Of course, it didn't take long for people to be unhappy with the default X server cursors in the default size. In particular, people wanted themes, with their own choice of different looking cursors. Fortunately X had always provided an escape hatch for programs that wanted custom cursors; not only could they use an different font to get cursors from (although it had better be set up right), they could also define their own cursor bitmaps and masks with XCreatePixmapCursor() (and apparently there are additional options these days). So enterprising people built cursor theming on top of this, eventually with a more or less standard library for this, XCursor (see also the Arch wiki). Somewhat to my surprise, XCursor is used today even by things like xterm.

(I'm not sure how toolkits like GTK and desktops like KDE do all of this, but I think they're at least compatible with XCursor so you can use the same cursor themes and theme configuration files with both.)

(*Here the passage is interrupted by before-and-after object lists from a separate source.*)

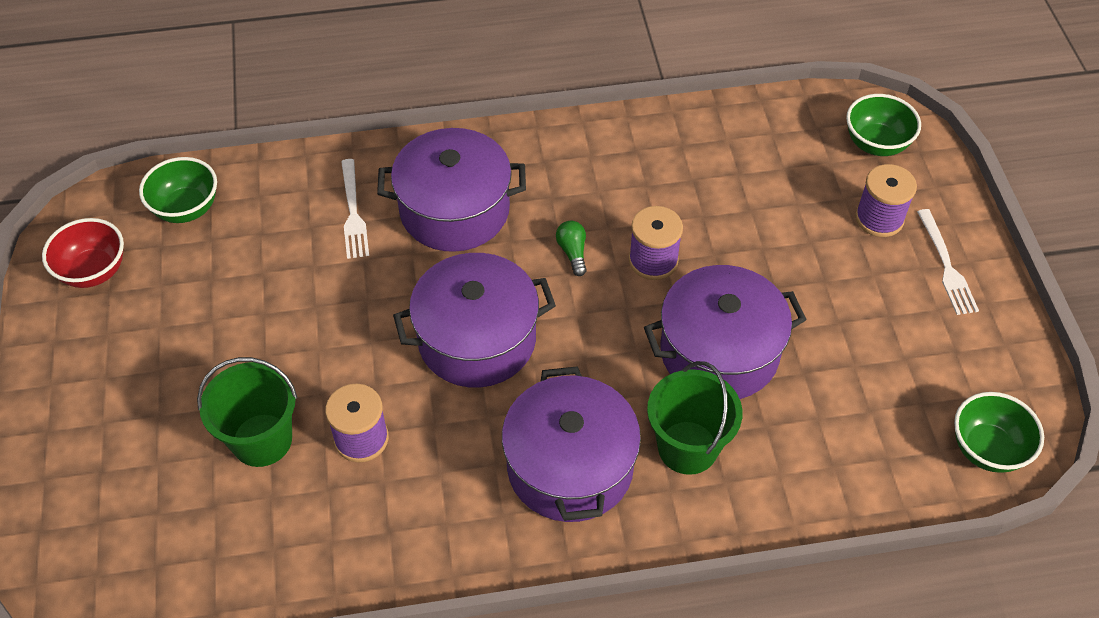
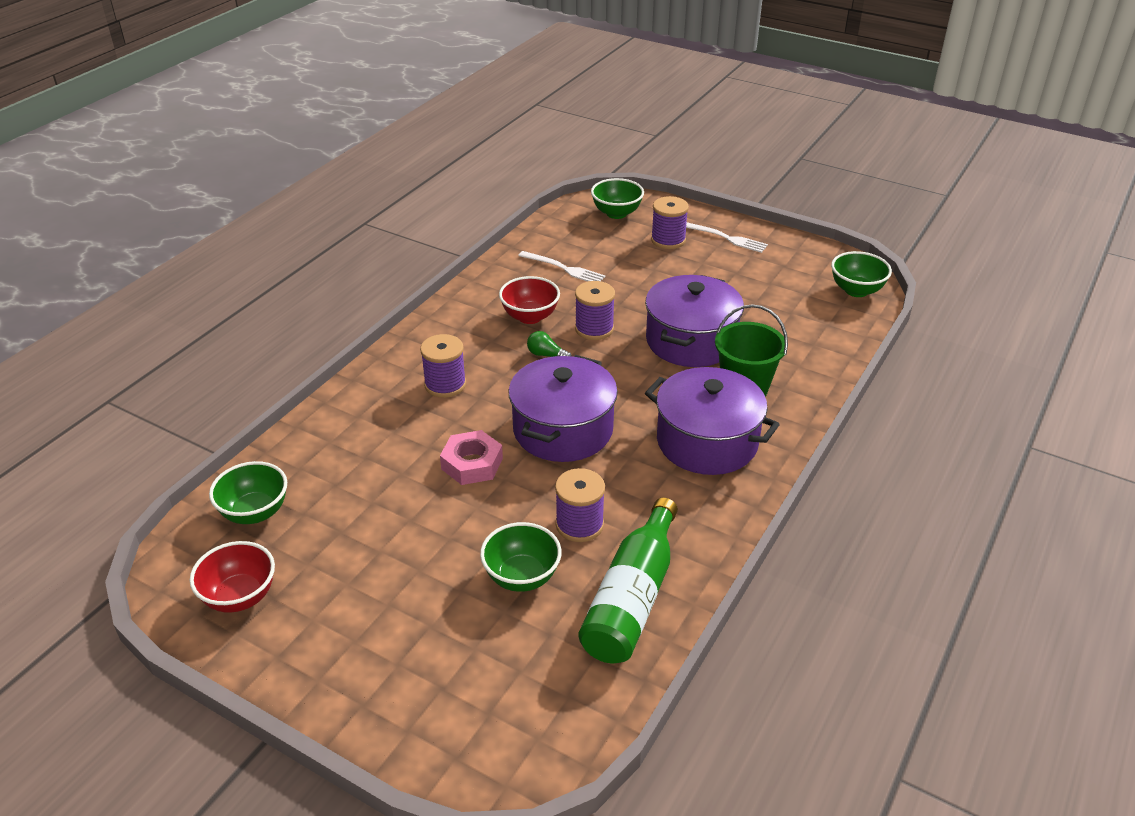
camera: 50 degrees left, 15 degrees down
green bucket [197,357,297,467] -> green bowl [480,522,562,592]
white fork [341,159,369,259] -> white fork moved to [518,251,606,282]
purple pot [377,128,526,252] -> purple spool [420,334,466,398]
none -> pink nut [440,430,503,485]
none -> red bowl [499,276,560,324]
none -> green bottle [578,498,678,663]

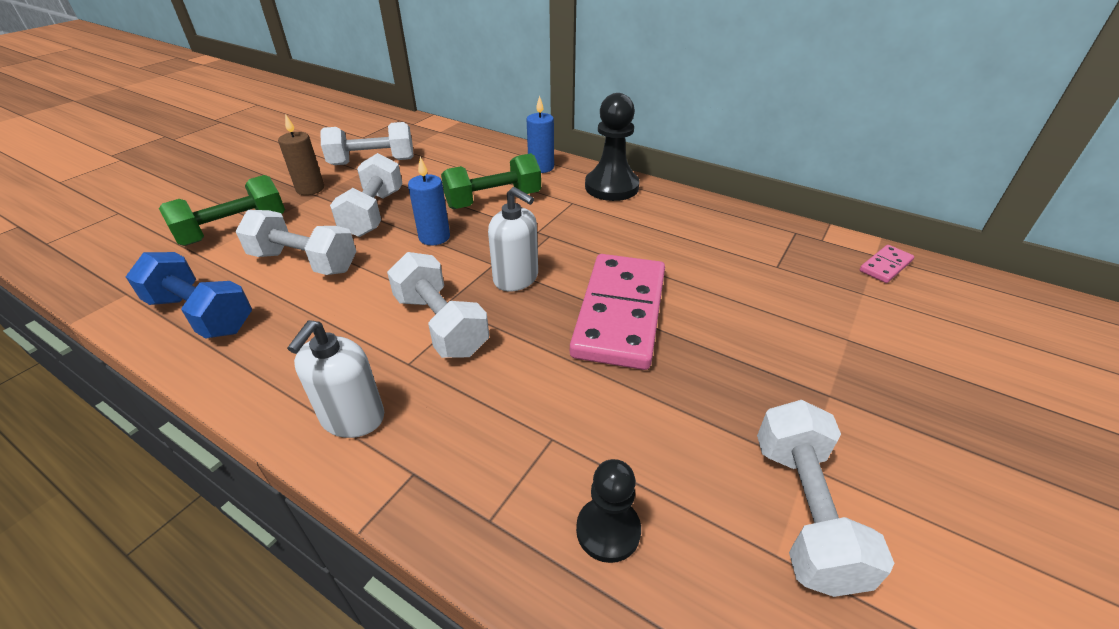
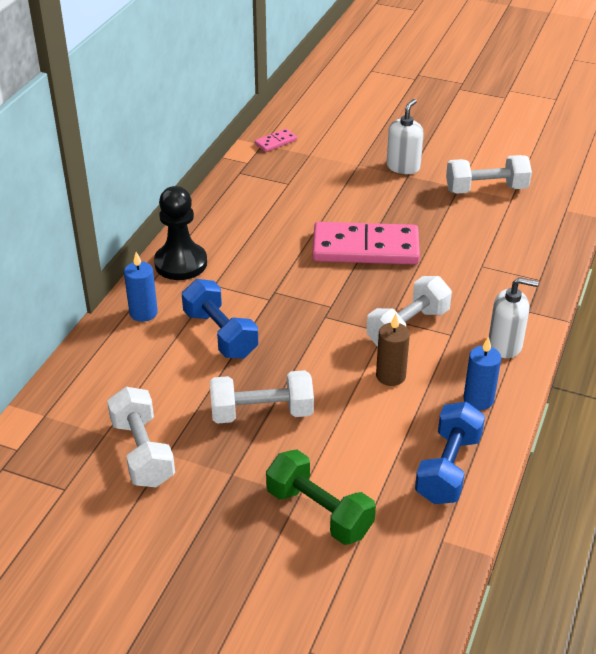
camera: 100 degrees left, 0 degrees up
white dumbbell [236,210,357,275] -> none
brown candle [278,114,324,195] -> brown candle moved to [376,314,410,386]
blue candle [408,157,450,245] -> blue candle moved to [463,336,501,410]
green dumbbell [441,153,541,209] -> blue dumbbell [182,279,258,359]
white soap dispenser [488,187,538,292] -> white soap dispenser moved to [387,99,424,174]
black pawn [576,459,641,563] -> none
pink domino [860,245,914,283] -> pink domino turned 75 degrees counterclockwise [255,129,297,152]

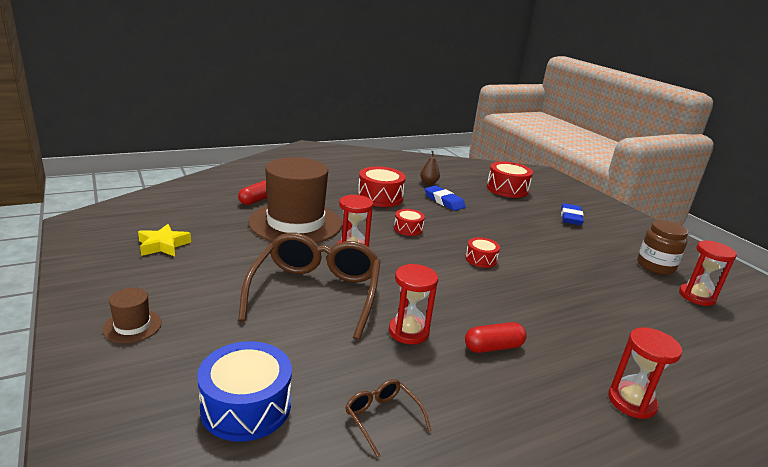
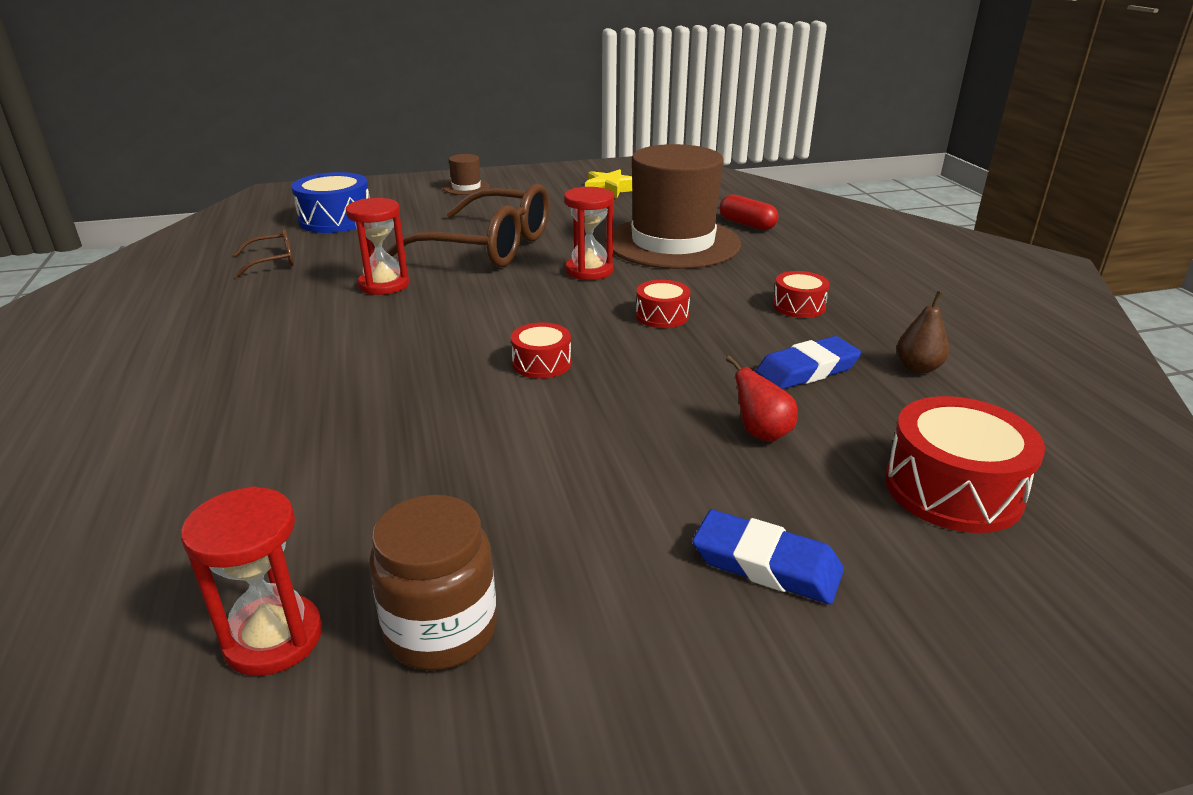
camera: 105 degrees right, 5 degrees up
red drum [358,167,406,207] -> red drum [773,271,830,318], size x0.57
red capsule [465,322,526,353] -> none
red hourglass [608,327,682,419] -> none
none -> red pear [726,356,798,442]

Because cursor themes work by having the X client create bitmaps and then send them to the X server, they're reliant on having the cursor theme data that defines the cursors on every machine you run X programs from. This has the same drawbacks as modern X fonts do; how a given cursor theme is rendered (and if it is at all) depends on the individual client and the individual machine. If you run all of your X programs from one machine, either everything works or it doesn't. If you run your X programs from multiple machines and use a HiDPI display, you can discover that your Ubuntu machines are missing some cursor theme data files.

(Even if everyone has the same cursor theme data (and uses the same theme), they all need to agree about what size the cursors should be given various settings, your apparent display DPI, and so on.)

PS: It appears that even with XCursor, basic X programs make no attempt to scale up the size of (some) mouse cursors to match the size of other elements. For instance, I can run 'xterm -fs 24' to get pretty gigantic text, but the I-beam mouse cursor is the same size as always and so now pretty small compared to the letters themselves. Depending on your view, this may or may not be a feature; you can argue that the size of the mouse pointer you want is set by how visible various sizes are, not how well they match other elements of the window you're in. It could be pretty weird to move your mouse cursor from a big text xterm to a normal xterm and back and have the mouse cursor jump around in size.